Tui Travel was among the top FTSE fallers despite reporting strong results, as investors took profit on a nearly 11 percent rally in the share since late November.

The stock reversed early gains to trade 1.6 percent lower at 377.8 pence.

“People bought into it in the opening auction but as soon as it got to 396-397 pence we had sell orders from people looking to lock in their profits,” said City Index’s Raymond, adding he expected the stock to head back up towards its all-time high at around 400 pence.

A rally in insurer Prudential, up 2 percent, helped the FTSE limit losses after the British-based life group set new growth objectives, driven by its Asian business.

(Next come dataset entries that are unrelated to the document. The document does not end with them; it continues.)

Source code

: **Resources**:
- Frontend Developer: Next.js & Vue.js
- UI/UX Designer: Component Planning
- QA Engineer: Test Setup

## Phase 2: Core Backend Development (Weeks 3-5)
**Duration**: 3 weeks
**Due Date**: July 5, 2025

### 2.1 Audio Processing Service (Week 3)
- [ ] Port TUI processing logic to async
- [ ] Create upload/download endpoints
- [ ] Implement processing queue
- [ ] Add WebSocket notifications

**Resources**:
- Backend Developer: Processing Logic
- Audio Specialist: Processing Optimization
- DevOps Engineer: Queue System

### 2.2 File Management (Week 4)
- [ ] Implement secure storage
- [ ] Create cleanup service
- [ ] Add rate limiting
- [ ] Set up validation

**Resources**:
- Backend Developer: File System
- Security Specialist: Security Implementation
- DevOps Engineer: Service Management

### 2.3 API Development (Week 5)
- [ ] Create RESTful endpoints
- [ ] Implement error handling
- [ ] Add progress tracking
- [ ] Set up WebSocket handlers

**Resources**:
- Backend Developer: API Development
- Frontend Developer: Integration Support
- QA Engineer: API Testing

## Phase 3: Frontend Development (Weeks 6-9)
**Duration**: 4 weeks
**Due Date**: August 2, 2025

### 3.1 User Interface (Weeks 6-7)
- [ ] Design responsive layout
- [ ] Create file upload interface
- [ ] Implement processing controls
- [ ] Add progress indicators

“The market is fairly confident with (chief executive) Tidjane Thiam achieving future targets as well as generating a decent amount of cash from his operations,” Manoj Ladwa, head of trading at TJM Partners, said.

“The underlying fundamentals seem to be in place for a sustained upward move,” he added, expecting the shares to hit 1,500 pence over the next 12 months.

Investors also welcomed news that Lloyds Banking Group boosted its capital by 680 million pounds ($1.11 billion) from the sale of its remaining 21 percent stake in wealth manager St James’s Place, while speculation about a takeover approach boosted valve-maker Weir Group.